Colorow dresses plainly in a coat of paint and a gun.
AWKWARDNESS OF CARRYING WHISKY ABOUT
Whisky is more bulky and annoying to carry about, in the coat-tail pocket than a plug of tobacco; but there have been cases where it was successfully done. I was shown yesterday a little corner that would hold six or eight bushels. It was in the wash-room of a hotel, and was about half full. So were the men who came there, for before night the entire place was filled with empty whisky bottles of every size, shape and smell.
THE RIGHT SORT OF BOY
I am always sorry to see a youth get irritated and pack up his clothes in the heat of debate, and leave the home nest. His future is a little doubtful, and it is hard to prognosticate whether he will fracture limestone for the streets of a great city, or become President of the United States; but there is a beautiful and luminous life ahead of him in comparison with that of the boy who obstinately refuses to leave the home nest. The boy who cannot summon the moral courage some day to uncoil the tendrils of his heart from the clustering idols of the household, to grapple with outrageous fortune, ought to be taken by the ear and led away out into the great untried realm of space.
CHESTNUT-BURR IV – BILL NYE PAYS A BRIEF VISIT TO A PROFESSIONAL STAR READER
Ring the bell and the door will open," is the remark made by a small label over a bell handle in Third avenue, near Eighteenth street, where Mme. La Foy reads the past, present and future at so much per read. Love, marriage, divorce, business, speculation and sickness are there handled with the utmost impunity by "Mme. La Foy, the famous scientific astrologist," who has monkeyed with the planets for twenty years, and if she wanted any information has "read it in the stars." I rang the bell the other day to see if the door would open. It did so after considerable delay, and a pimply boy in knee pants showed me upstairs into the waiting room. After a while I was removed to the consultation room, where Mme. La Foy, seated behind a small oilcloth-covered table, rakes up old personalities and pries into the future at cut rates.
Skirmishing about among the planets for twenty years involves a great deal of fatigue and exposure, to say nothing of the night work, and so Mme. La Foy has the air of one who has put in a very busy life. She is as familiar with planets, though, as you or I might be with our own family, and calls them by their first names. She would know Jupiter, Venus, Saturn, Adonis or any of the other fixed stars the darkest night that ever blew.

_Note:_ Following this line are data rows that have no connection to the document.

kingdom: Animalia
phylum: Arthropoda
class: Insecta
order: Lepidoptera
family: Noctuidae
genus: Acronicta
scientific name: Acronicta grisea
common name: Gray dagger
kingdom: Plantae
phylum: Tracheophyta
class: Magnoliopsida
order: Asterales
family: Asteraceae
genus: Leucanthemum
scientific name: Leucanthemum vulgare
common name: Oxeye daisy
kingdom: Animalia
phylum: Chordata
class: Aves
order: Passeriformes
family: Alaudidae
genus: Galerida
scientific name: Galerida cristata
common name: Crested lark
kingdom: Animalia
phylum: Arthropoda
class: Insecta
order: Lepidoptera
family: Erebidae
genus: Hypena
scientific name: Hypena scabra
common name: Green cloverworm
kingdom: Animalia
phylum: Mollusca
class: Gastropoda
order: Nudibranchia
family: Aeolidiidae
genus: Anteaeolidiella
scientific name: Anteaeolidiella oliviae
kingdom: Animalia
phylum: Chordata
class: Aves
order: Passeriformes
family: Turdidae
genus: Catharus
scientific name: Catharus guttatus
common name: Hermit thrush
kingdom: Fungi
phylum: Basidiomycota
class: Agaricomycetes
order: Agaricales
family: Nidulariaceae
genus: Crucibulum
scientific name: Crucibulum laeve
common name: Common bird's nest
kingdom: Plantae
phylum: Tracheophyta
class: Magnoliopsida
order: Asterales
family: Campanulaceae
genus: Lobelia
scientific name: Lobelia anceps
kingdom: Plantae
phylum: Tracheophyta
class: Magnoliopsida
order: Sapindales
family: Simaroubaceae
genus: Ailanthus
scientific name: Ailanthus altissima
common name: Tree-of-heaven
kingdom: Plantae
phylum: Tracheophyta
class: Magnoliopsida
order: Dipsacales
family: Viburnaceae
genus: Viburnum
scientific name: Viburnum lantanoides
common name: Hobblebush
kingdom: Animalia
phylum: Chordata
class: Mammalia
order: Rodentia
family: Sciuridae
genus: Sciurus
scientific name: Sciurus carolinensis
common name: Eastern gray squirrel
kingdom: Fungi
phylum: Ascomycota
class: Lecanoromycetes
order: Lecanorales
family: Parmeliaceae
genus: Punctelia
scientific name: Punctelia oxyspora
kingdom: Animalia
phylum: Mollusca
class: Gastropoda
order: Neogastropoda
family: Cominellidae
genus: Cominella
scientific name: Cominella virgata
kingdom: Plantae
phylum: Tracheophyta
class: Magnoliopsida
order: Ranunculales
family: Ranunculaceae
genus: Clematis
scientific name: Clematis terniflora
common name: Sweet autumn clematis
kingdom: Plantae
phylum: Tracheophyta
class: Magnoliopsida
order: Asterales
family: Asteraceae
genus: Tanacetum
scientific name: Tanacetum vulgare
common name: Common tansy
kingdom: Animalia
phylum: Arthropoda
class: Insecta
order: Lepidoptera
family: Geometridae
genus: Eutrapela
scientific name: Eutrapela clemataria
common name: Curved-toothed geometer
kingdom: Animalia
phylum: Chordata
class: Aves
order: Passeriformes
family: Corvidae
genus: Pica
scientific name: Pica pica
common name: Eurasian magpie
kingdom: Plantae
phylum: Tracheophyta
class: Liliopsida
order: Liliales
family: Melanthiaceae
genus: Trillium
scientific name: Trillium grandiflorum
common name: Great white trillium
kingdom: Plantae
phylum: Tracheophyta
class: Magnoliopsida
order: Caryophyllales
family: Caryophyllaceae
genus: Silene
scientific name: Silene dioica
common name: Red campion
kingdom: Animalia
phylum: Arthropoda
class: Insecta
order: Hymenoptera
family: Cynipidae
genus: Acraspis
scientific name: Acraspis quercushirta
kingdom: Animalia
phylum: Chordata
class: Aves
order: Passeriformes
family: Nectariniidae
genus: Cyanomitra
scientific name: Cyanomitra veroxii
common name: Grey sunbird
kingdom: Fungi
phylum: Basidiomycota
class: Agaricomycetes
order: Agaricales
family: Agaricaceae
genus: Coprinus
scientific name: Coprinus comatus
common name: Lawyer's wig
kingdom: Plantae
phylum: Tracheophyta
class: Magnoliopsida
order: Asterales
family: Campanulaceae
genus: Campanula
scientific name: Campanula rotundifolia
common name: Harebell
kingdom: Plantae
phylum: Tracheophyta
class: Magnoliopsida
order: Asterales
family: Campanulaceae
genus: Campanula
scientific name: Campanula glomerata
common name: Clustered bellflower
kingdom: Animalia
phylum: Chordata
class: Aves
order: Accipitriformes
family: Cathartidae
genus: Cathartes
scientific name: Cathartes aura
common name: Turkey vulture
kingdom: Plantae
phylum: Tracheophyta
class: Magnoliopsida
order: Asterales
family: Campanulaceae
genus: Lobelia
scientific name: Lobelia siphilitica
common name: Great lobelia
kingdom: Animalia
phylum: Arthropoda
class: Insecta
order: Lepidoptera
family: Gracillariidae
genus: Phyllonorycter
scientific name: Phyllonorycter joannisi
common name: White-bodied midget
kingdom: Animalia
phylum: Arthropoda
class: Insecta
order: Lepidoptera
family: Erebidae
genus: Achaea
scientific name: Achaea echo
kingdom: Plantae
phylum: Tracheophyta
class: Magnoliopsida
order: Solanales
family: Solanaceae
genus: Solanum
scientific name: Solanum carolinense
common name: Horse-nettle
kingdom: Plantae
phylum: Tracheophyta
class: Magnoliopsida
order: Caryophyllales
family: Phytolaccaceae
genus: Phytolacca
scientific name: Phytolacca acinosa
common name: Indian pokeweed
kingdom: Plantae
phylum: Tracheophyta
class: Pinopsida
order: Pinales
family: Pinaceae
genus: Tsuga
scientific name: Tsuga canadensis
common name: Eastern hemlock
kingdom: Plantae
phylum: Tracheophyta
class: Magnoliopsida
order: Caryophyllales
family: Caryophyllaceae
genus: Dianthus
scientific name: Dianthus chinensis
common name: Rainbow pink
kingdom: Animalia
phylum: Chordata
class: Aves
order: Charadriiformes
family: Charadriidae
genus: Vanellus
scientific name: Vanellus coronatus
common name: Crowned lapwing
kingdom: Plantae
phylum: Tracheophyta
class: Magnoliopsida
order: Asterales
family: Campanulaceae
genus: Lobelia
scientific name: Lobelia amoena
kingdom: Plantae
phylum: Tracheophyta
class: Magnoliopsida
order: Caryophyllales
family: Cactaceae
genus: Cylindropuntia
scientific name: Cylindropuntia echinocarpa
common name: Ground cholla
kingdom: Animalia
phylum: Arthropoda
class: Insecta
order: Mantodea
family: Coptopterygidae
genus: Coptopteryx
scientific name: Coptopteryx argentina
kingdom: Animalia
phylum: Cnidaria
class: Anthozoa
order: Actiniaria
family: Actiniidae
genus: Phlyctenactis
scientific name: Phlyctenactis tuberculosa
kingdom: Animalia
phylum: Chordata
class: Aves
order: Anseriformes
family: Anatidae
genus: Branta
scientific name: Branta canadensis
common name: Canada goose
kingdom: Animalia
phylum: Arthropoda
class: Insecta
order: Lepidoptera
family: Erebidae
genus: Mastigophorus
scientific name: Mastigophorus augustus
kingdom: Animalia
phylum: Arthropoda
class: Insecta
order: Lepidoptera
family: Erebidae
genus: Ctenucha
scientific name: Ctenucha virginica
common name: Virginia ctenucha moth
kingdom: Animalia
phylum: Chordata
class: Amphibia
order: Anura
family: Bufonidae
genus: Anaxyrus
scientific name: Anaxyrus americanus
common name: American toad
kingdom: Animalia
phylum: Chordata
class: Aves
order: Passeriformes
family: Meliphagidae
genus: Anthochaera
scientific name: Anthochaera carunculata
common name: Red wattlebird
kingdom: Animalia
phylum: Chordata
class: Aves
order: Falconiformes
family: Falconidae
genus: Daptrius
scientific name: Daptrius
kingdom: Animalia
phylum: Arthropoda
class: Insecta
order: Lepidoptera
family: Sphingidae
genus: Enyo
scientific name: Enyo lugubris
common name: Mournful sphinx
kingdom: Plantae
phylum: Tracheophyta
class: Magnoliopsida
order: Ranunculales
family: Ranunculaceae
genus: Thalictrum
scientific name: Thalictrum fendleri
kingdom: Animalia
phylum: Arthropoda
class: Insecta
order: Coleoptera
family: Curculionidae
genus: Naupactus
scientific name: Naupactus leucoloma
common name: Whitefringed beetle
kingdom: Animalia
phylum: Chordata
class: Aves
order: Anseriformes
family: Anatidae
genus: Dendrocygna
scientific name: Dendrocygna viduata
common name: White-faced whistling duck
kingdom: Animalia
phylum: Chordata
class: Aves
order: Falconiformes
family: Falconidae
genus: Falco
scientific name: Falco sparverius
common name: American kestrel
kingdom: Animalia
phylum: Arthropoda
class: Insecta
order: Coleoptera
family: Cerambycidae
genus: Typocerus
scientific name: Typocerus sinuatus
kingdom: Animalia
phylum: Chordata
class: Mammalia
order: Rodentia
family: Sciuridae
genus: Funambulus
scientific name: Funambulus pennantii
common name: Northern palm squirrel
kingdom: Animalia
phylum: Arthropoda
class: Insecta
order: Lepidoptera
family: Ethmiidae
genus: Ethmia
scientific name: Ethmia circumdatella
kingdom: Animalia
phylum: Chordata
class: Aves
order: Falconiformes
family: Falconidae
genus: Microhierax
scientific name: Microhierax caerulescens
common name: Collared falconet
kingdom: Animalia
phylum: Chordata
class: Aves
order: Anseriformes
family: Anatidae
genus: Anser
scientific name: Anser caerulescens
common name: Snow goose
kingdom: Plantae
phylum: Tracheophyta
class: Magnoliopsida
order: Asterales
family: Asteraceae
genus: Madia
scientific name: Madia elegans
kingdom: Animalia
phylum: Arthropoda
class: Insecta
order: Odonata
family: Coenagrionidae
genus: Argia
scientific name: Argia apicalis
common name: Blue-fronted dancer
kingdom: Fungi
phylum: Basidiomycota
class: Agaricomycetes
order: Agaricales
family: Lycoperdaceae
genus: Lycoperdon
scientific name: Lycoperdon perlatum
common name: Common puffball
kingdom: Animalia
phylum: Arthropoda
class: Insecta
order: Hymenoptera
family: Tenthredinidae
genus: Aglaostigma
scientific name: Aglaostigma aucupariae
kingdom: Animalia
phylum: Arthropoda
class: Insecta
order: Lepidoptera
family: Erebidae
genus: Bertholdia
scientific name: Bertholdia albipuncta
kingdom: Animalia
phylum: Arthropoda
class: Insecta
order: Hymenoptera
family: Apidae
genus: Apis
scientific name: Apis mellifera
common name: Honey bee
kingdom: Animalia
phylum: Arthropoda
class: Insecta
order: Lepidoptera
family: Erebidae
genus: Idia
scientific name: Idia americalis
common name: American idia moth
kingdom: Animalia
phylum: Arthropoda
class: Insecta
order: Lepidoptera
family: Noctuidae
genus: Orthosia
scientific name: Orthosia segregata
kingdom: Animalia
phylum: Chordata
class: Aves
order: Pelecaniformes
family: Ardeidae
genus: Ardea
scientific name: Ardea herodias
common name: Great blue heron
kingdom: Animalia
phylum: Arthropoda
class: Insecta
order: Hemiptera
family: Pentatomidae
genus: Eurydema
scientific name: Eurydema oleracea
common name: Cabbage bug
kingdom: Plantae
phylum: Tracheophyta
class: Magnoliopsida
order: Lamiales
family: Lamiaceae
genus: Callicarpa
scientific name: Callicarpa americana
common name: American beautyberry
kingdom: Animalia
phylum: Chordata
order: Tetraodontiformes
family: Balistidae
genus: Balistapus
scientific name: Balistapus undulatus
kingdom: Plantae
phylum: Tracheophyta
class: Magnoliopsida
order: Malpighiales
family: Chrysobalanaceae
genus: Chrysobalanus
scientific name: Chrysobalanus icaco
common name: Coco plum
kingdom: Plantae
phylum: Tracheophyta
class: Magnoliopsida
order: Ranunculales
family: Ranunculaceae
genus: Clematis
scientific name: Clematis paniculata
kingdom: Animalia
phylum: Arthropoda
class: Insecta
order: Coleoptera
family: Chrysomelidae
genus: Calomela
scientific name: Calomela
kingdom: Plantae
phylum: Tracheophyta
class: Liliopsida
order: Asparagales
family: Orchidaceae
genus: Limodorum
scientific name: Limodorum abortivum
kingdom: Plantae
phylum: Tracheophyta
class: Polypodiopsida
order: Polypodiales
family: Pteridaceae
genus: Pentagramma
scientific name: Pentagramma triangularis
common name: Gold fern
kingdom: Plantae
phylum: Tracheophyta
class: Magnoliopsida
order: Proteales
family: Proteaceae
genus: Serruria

"Mme. La Foy De Graw," said I, bowing with the easy grace of a gentleman of the old school, "would you mind peering into the future for me about a half dollar's worth, not necessarily for publication, et cetera."
"Certainly not. What would you like to know?"
"Why, I want to know all I can for the money,"
I said, in a bantering tone. "Of course I do not wish to know what I already know. It is what I do not know now that I desire to know. Tell me what I do not know, Madam. I will detain you but a moment."
She gave me back my large, round half dollar and told me that she was already weary. She asked me to excuse her. She was willing to unveil the future to me in her poor, weak way, but she could not guarantee to let a large flood of light into the darkened basement of a benighted mind for half a dollar.
"You can tell me what year and on what day of what month you were born," said Mme. La Foy, "and I will outline your life to you. I generally require a lock of the hair, but in your case we will dispense with it."
I told her when I was born and the circumstances, as well as I could recall them.